Memanusiakan manusia
Sementara itu, Presiden Konfederasi Serikat Pekerja Indonesia (KSPI) Said Iqbal berpendapat, masing-masing pasangan bakal capres-cawapres belum menawarkan solusi nyata apa yang dibutuhkan pekerja. Di antara mereka menyebut mengejar pertumbuhan ekonomi, tetapi belum menyinggung pertumbuhan itu harus dilihat dari upah layak pekerja.
”Jika ada upah layak, maka pekerja punya daya beli. Alih daya yang sekarang marak berkembang seharusnya jadi perhatian. Kontrak-kontrak kerja bersifat jangka pendek dan tidak jelas pun semestinya jadi fokus perhatian,” kata dia.
Baca juga: Sulut Minta Bantuan Jepang untuk Serap Lulusan SMK
Said menekankan, konsep pertumbuhan ekonomi rezim pemerintahan selanjutnya tidak melulu berbasis pasar barang, tetapi memanusiakan manusia secara beradab.
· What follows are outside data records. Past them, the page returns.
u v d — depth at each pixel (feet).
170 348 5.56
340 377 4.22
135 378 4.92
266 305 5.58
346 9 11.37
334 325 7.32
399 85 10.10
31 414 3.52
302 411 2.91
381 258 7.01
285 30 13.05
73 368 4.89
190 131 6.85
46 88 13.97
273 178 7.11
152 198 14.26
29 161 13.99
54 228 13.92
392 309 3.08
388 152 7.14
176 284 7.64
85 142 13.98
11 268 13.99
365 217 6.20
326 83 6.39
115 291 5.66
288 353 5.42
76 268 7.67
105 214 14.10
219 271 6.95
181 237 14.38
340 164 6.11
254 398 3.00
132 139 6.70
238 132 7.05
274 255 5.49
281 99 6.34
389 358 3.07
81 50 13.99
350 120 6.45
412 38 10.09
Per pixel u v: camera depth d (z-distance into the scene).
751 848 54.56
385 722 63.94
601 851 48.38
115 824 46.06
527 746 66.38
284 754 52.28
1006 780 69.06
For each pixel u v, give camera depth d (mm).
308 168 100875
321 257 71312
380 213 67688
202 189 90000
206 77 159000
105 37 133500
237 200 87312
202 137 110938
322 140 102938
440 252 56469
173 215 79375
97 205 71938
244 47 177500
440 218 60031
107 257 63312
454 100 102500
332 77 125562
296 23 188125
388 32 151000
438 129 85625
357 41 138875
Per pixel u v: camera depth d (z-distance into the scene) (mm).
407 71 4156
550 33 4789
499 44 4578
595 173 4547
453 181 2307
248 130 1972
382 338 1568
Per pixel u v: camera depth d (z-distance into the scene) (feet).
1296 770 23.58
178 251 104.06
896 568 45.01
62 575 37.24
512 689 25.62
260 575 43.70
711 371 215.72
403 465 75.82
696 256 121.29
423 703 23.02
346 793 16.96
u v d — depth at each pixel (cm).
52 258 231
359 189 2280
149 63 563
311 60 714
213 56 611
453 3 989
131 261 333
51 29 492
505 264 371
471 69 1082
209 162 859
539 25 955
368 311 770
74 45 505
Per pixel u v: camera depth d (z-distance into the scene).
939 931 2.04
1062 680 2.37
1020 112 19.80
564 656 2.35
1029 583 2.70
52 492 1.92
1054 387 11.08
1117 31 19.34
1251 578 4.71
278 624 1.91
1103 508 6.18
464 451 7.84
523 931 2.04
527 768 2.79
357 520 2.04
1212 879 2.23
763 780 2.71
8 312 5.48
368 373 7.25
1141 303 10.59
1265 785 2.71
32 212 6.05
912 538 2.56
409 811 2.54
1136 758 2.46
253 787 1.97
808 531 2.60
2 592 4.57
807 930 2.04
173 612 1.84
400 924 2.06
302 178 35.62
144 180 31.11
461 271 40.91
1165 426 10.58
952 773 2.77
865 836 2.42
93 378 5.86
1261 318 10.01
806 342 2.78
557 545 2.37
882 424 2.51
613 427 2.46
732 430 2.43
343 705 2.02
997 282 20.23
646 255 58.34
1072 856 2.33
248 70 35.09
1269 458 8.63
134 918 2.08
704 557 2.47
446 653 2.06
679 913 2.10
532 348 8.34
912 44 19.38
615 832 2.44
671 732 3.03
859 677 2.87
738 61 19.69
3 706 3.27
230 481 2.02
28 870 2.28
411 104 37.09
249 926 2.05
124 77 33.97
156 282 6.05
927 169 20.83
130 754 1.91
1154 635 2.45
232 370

Wakil Ketua Umum Apindo Bidang Ketenagakerjaan Bob Azam berpendapat, keberhasilan indikator kinerja yang paling penting bagi negara yang sedang membangun, seperti Indonesia, adalah employement. Negara maju bahkan menempatkan employement sebagai indikator penting dalam keberhasilan kebijakan ekonominya, seperti Amerika Serikat.
”Tingkat pengangguran terbuka memang berkisar 5 persen, tetapi pengangguran tertutup jauh lebih besar lagi,” tuturnya.
Menurut dia, siapapun kandidat bakal capres-cawapres seharusnya perlu mengungkapkan secara gamblang strategi mengatasi pengangguran nasional. Strategi hilirisasi yang dikumandangkan semestinya tidak hanya berbasis tambang atau industri supaya Indonesia tidak melulu mengirim tenaga kerja bernilai tambah rendah atau tenaga kerja magang ke luar negeri.
Adapun praktisi hukum ketenagakerjaan Tadjuddin Noer Effendi, yang dihubungi secara terpisah, mengatakan, bonus demografi masih akan dialami Indonesia. Puncaknya pada tahun 2030-2032. Di antara pasangan bakal capres-cawapres juga menggaungkan topik bonus demografi berkali-kali, seperti pasangan Ganjar-Mahfud. Namun, dia menilai para pasangan tersebut belum memiliki program konkret untuk mengatasi persoalan dari bonus demografi yang sedang terjadi.
”Sesuai Survey Angkatan Kerja Nasional (Sakernas) BPS pada Agustus 2023, tingkat pengangguran terbuka berkisar 5 persen. Sementara di level ASEAN, tingkat pengangguran terbuka berkisar 3 persen. Mayoritas di antara penganggur terbuka di Indonesia berasal dari generasi muda, terutama dari lulusan SMK dan SMA,” kata dia.
Problem yang sudah lama ini semestinya ada tawaran solusi dari rezim pemerintahan yang baru. Dengan kata lain, pasangan bakal calon capres-cawapres yang ada perlu membahas solusi, bukan sekadar mendengungkan jargon keadilan.
Ekonom Indef Eisha Maghfiruha Rachbini menambahkan, pengangguran usia muda belum bisa diserap karena tidak ada keterhubungan antara keterampilan yang dimiliki oleh pekerja dan diminta oleh perusahaan. Peningkatan kapasitas pencari kerja usia muda seharusnya melalui pelatihan secara berkelanjutan.